Vielleicht ein gutes Zeichen für die Stadt – schlecht für mein Fotothema. Aber wer sich mit Street Photography beschäftigt, weiß: Man muss sich anpassen. Also fokussiere ich mich auf kleine Details – abgeriebene Gehwegmarkierungen, rostige Fahrradklingeln, verwitterte Aufkleber an Laternenmasten. Kein fotografisches Feuerwerk, aber dennoch ein interessanter Perspektivwechsel.



Koffein-Kick am Rheinufer
Nach einem ausgedehnten Streifzug brauche ich eine Pause. Ein kleines Café in der Nähe des Rheinufers bietet das perfekte Setting, um die bisherigen Aufnahmen zu durchforsten. Die Stadt zeigt sich zwar widerstandsfähiger als erwartet, doch genau das macht den Reiz aus: Nicht das Offensichtliche ablichten, sondern die kleinen, unscheinbaren Zeichen der Zeit entdecken.




Bonner Kirschblüten – oder auch nicht
Am nächsten Morgen lockt ein weiteres fotografisches Highlight: die weltberühmten Kirschblüten in der Bonner Altstadt. Doch Timing ist alles – und meins ist, gelinde gesagt, suboptimal. Statt einer rosa Blütenpracht erwarten mich Straßen voller Bäume in Wartestellung. Die Knospen stehen in den Startlöchern, aber von der erhofften Farborgie ist weit und breit nichts zu sehen.


Was tun? Statt aufzugeben, lassen meine Frau und ich uns durch Bonn treiben, nehmen mit, was die Stadt sonst noch zu bieten hat. Historische Fassaden, geschäftiges Treiben, kleine Parks – auch ohne Blütenzauber ein lohnenswerter Spaziergang. Am Abend geht es zurück in den Norden – mit vielen Eindrücken, auch wenn die Bilder anders aussehen als gedacht.
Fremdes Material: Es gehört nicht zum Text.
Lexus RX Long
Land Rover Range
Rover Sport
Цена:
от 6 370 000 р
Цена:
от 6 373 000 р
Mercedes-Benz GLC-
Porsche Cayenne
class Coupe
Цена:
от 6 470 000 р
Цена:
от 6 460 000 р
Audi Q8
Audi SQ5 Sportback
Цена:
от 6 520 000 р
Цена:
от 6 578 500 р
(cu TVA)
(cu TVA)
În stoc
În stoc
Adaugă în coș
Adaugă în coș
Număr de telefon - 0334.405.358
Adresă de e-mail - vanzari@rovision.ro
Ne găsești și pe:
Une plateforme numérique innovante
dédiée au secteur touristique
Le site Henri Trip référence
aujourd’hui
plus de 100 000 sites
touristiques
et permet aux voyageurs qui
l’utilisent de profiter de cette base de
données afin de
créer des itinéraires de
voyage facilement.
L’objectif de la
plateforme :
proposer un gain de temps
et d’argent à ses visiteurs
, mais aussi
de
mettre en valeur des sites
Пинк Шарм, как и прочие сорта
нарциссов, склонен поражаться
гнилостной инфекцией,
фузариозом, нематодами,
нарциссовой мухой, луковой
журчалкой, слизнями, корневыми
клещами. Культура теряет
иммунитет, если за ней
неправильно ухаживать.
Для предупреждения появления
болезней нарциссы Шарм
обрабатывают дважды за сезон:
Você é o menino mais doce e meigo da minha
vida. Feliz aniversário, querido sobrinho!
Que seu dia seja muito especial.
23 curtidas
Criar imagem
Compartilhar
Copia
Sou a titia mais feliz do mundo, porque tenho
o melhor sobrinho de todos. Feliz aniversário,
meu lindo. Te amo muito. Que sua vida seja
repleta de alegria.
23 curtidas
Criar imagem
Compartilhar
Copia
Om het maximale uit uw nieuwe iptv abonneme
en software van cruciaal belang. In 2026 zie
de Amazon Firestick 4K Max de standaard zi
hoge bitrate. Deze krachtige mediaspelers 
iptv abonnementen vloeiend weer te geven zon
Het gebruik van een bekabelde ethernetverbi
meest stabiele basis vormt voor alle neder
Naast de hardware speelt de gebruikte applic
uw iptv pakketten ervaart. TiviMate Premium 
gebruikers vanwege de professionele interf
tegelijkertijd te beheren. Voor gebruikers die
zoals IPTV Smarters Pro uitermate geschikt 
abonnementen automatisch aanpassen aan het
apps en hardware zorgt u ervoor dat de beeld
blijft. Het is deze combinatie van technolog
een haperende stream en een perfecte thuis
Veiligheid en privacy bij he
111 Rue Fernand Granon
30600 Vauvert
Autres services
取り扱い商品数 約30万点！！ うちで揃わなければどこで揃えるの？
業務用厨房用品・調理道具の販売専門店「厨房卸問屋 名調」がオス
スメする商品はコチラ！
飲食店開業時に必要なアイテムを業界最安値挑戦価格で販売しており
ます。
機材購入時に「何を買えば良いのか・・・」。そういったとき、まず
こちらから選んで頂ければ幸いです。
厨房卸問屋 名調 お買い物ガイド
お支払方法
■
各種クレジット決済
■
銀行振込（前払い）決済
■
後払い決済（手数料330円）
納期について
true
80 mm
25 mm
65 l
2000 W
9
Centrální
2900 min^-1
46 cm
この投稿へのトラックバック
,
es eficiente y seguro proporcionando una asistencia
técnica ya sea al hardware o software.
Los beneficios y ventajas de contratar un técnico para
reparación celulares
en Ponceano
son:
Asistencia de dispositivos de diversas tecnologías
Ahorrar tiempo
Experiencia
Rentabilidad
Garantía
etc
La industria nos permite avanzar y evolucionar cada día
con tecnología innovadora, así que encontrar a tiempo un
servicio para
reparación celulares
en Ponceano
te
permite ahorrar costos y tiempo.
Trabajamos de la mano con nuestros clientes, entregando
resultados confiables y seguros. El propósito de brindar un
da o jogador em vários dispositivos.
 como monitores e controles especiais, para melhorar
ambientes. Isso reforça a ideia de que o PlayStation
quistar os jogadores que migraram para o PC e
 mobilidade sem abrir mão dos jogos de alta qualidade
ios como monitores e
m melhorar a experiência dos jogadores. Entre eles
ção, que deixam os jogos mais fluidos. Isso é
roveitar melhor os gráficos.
Der Look – Kodak T Max Hard Tone
Für meine Aufnahmen in Köln habe ich meine Fuji X100V genutzt – eine Kamera, die sich perfekt für Street Photography eignet. Den Schwarzweiß-Look habe ich mit einem Film-Simulation-Rezept aus der Fuji X Weekly-Bibliothek erzeugt, genauer gesagt dem Kodak T-Max-Rezept. Eigentlich ist es nicht direkt für mein Kameramodell gedacht, aber mit ein paar kleinen Anpassungen bei den Parametern konnte ich den Look trotzdem ziemlich gut nachbilden. Und ich muss sagen: Das Ergebnis kann sich sehen lassen! Unter dem Link kommst du direkt zum Rezept.
Fazit: Die besten Bilder entstehen unerwartet
Dieser Kurztrip hat mal wieder bewiesen: Street Photography ist unberechenbar. Man kann planen, Themen setzen, sich auf ein Motiv einschießen – doch am Ende ist es die Spontanität, die zählt. Und wenn das eigentliche Thema nicht passt? Dann findet sich immer eine neue Perspektive.
Köln, du hast mich herausgefordert – und genau das macht dich als Fotospielplatz so spannend!